**WORK REQUIRED:** From the data below, return the exact lines starting at the line containing "6 getBugsOutput" and ending at the line containing "Jun Yan <jyan@stat.uconn.edu>", both included, and nothing else.

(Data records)
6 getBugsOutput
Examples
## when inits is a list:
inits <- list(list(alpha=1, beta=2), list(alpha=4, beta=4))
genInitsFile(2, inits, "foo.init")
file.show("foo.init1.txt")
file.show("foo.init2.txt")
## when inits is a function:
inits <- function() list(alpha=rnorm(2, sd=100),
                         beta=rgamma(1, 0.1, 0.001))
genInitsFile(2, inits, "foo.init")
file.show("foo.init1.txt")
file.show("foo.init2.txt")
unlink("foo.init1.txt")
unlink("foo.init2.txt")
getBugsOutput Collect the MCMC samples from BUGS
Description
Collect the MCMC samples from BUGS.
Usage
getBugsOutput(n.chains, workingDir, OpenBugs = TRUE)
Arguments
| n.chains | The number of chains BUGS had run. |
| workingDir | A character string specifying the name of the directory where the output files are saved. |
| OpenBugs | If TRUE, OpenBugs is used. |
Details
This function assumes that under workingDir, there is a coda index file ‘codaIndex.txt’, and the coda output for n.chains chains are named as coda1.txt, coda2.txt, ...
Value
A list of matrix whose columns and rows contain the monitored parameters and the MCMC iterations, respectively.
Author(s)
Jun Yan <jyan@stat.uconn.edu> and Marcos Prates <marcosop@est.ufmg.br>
---
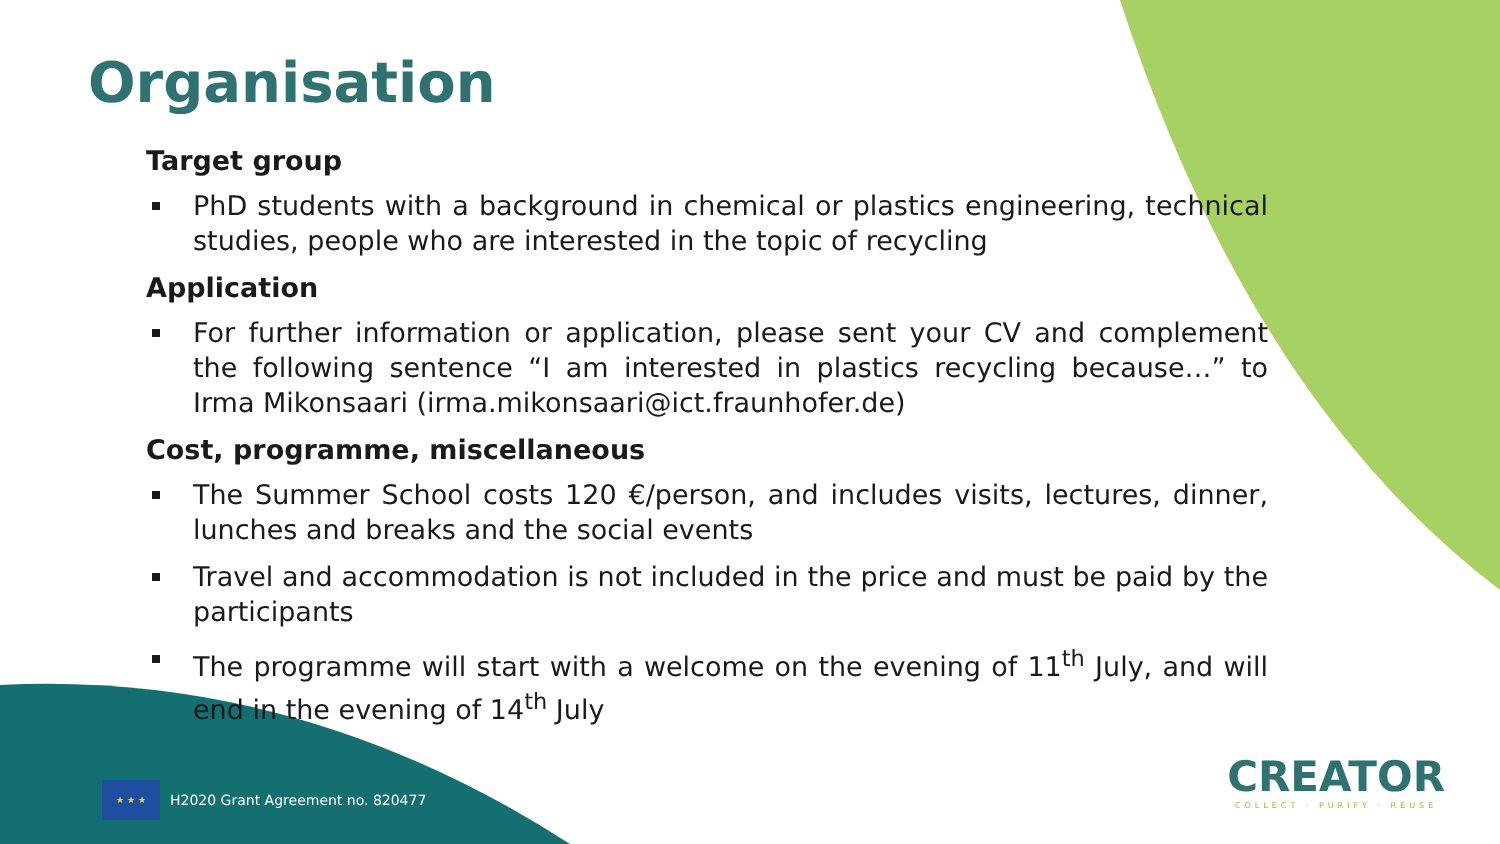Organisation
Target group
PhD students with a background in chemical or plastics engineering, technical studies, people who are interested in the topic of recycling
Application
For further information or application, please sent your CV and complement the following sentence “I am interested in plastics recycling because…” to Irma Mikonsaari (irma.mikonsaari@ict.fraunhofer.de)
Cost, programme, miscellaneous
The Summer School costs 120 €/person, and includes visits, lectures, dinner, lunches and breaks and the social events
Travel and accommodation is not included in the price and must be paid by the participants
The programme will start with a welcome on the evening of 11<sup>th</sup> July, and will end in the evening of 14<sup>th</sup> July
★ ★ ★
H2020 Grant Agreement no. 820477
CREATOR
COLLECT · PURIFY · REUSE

**EXERCISE OUTPUT:**
6 getBugsOutput
Examples
## when inits is a list:
inits <- list(list(alpha=1, beta=2), list(alpha=4, beta=4))
genInitsFile(2, inits, "foo.init")
file.show("foo.init1.txt")
file.show("foo.init2.txt")
## when inits is a function:
inits <- function() list(alpha=rnorm(2, sd=100),
                         beta=rgamma(1, 0.1, 0.001))
genInitsFile(2, inits, "foo.init")
file.show("foo.init1.txt")
file.show("foo.init2.txt")
unlink("foo.init1.txt")
unlink("foo.init2.txt")
getBugsOutput Collect the MCMC samples from BUGS
Description
Collect the MCMC samples from BUGS.
Usage
getBugsOutput(n.chains, workingDir, OpenBugs = TRUE)
Arguments
| n.chains | The number of chains BUGS had run. |
| workingDir | A character string specifying the name of the directory where the output files are saved. |
| OpenBugs | If TRUE, OpenBugs is used. |
Details
This function assumes that under workingDir, there is a coda index file ‘codaIndex.txt’, and the coda output for n.chains chains are named as coda1.txt, coda2.txt, ...
Value
A list of matrix whose columns and rows contain the monitored parameters and the MCMC iterations, respectively.
Author(s)
Jun Yan <jyan@stat.uconn.edu> and Marcos Prates <marcosop@est.ufmg.br>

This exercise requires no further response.